Dictionary of National Biography, 1885-1900/Towne, Joseph
TOWNE, JOSEPH (1808–1879), modeller, third son of Thomas Towne, a dissenting minister, was born at Royston, near Cambridge, on 25 Nov. 1808. As a child his great amusement was modelling animals in clay. His first work of any importance was the model of a human skeleton, measuring thirty-three inches in height, which now stands in the museum of Guy's Hospital. This he made secretly and by night when he was seventeen from such drawings and bones as could be found in a village. His father saw the work only when it was nearly complete, and then sent him to Cambridge with a letter of introduction to William Clark (1788–1869) [q. v.], the professor of anatomy. Towne was so favourably impressed with his reception at Cambridge that he determined to come to London. He arrived by coach at one of the old inns in Bishopgate Street in February 1826, and called, without introduction, upon Sir Astley Paston Cooper [q. v.], then the leading surgeon in London. Cooper, recognising the boy's capacity, gave him a letter to Benjamin Harrison (1771–1856) [q. v.], the great treasurer of Guy's Hospital, by whom he was immediately retained in the service of that charity. The skeleton which he had brought with him from Royston was offered in competition at the Society of Arts, where it obtained the second prize in 1826, but in the following year Towne executed some models of the brain in wax, which gained him the gold medal of the society. From 1826 until 1877 Towne occupied rooms in Guy's Hospital, where he was engaged continuously in the practice of the art which he originated and brought to perfection, though it died with him. He constructed during this period more than a thousand models of anatomical preparations, from dissections made by John Hilton (1804–1878) [q. v.], and of cases of skin disease selected by Thomas Addison [q. v.] Most of these models are preserved in the museum of Guy's Hospital, but many fine specimens of his work are to be seen at Calcutta, Madras, Bombay, New York, as well as in the various towns of Alabama, New South Wales, and Russia. Towne was awarded a prize for his work at the first International Exhibition of London in 1851.

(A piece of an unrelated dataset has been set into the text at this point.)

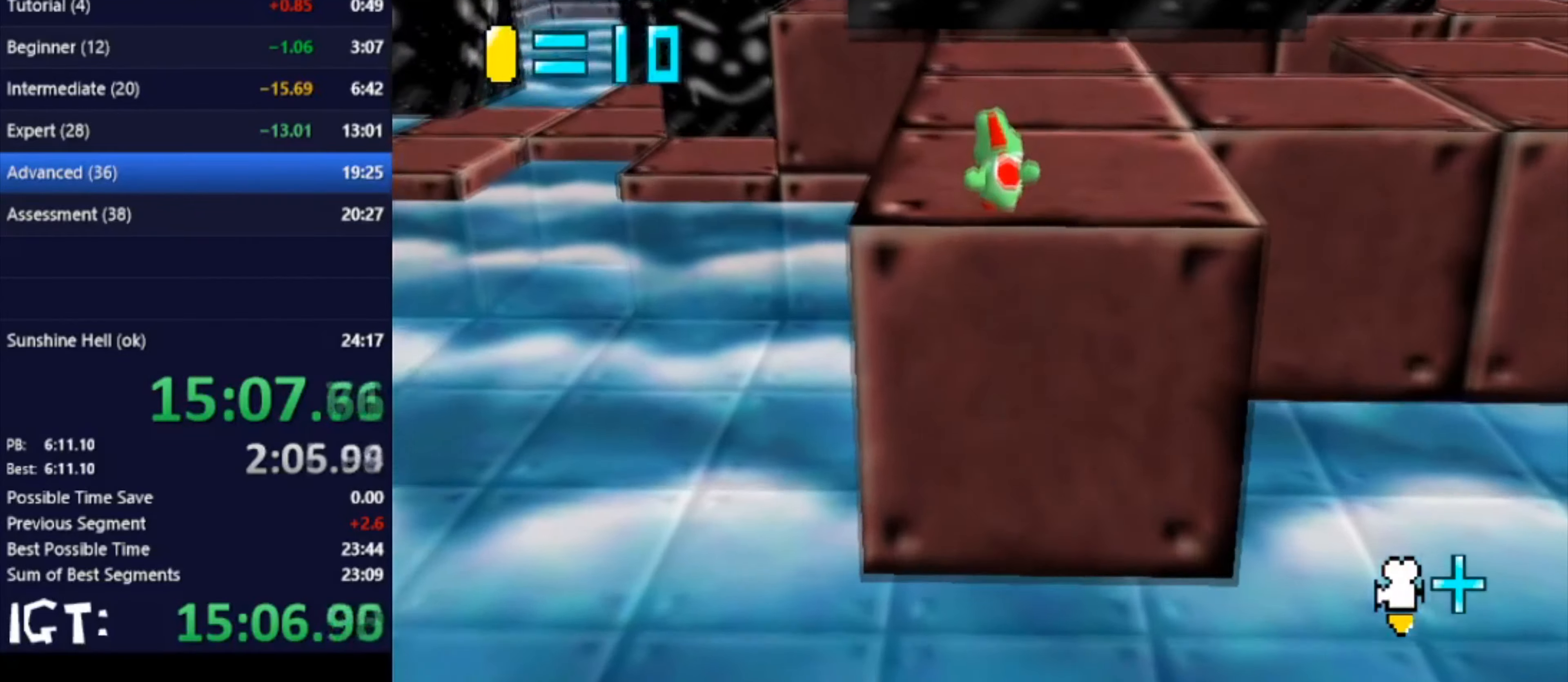
{"buttons": [], "left_stick": "up", "events": []}
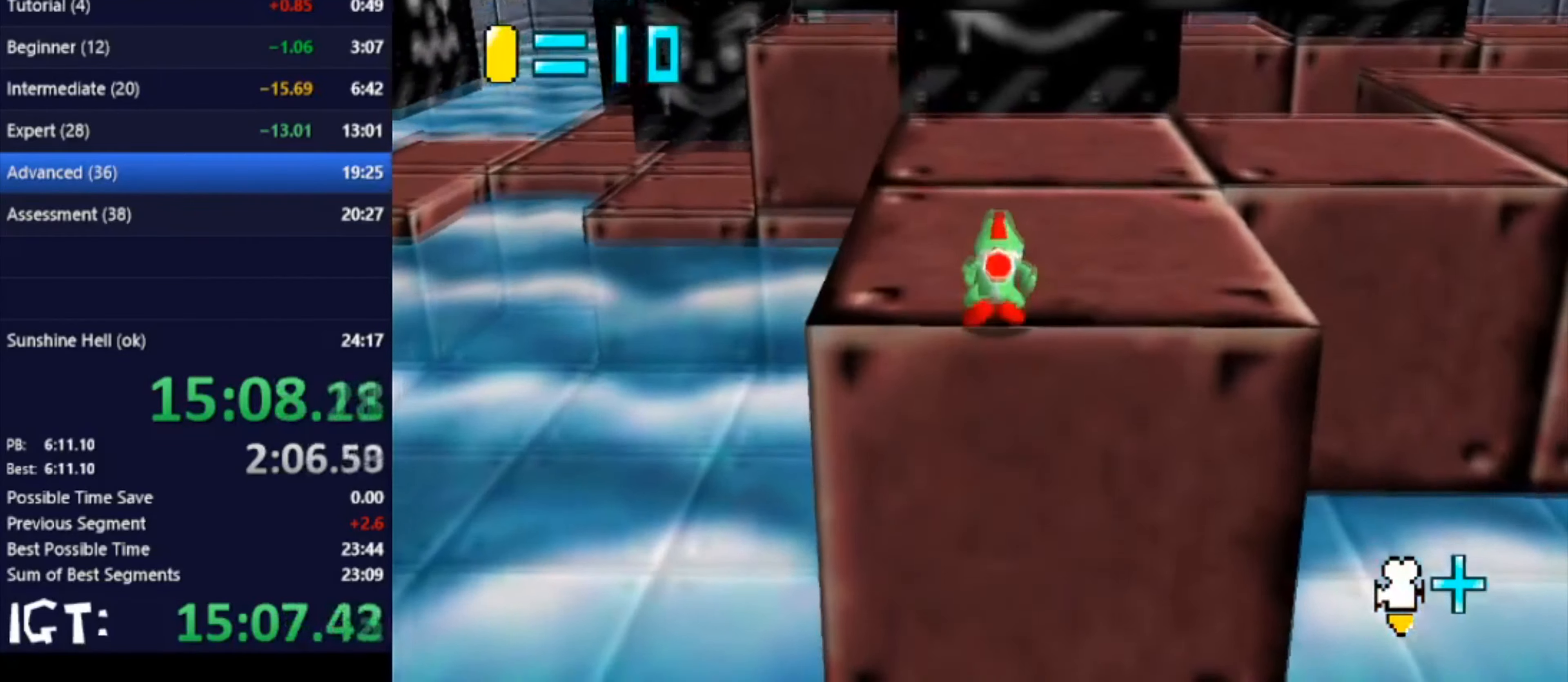
{"buttons": [], "left_stick": "up-left", "events": [[33, "C_LEFT", "down"], [167, "C_LEFT", "up"], [234, "left_stick", "up-left"]]}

Towne was a sculptor as well as a modeller, and executed the marble busts of Sir Astley Cooper and Dr. Addison which now adorn the museum of Guy's Hospital. In 1827 he made an equestrian statue of the Duke of Kent, the queen's father, which was afterwards deposited in the private apartments of Buckingham Palace, and a little later he made a statuette of the great Duke of Wellington, while an excellent bust of Bishop Otter, first principal of King's College, London, came from his hands, and was placed in Chichester Cathedral in 1844. He died on 25 June 1879. Towne married, 20 Sept. 1832, Mary Butterfield, and by her had several children.
Mr. Bryant says of his work: ‘There can be no question that as models, whether anatomical, pathological, or cutaneous, they are not only lifelike representations of what they are intended to show, but that as works of art they are as remarkable as they are perfect. Not only are they accurate copies of different parts of the body, but they are among the very first attempts which have been made in this country to represent the different parts of the human body by wax models, and they are the more remarkable when it is borne in mind they are the outcome of an entirely self-taught genius.’
In 1858 Towne delivered at Guy's Hospital a short course of lectures on the brain and the organs of the senses and of the intellect. These lectures were elaborated into a series of suggestive papers ‘On the Stereoscopic Theory of Vision, with Observations on the Experiments of Professor Wheatstone,’ which commenced in the Guy's Hospital ‘Reports’ for 1862, and ended with one on ‘Binocular Vision’ in the volume for 1870.
[Obituary notice by Mr. Bryant in the Guy's Hospital Reports, 1883, xli. 1; biographical notice in the History of Guy's Hospital, by Wilks and Bettany, 1892; additional particulars kindly given to the writer by Thomas Bryant, esq.]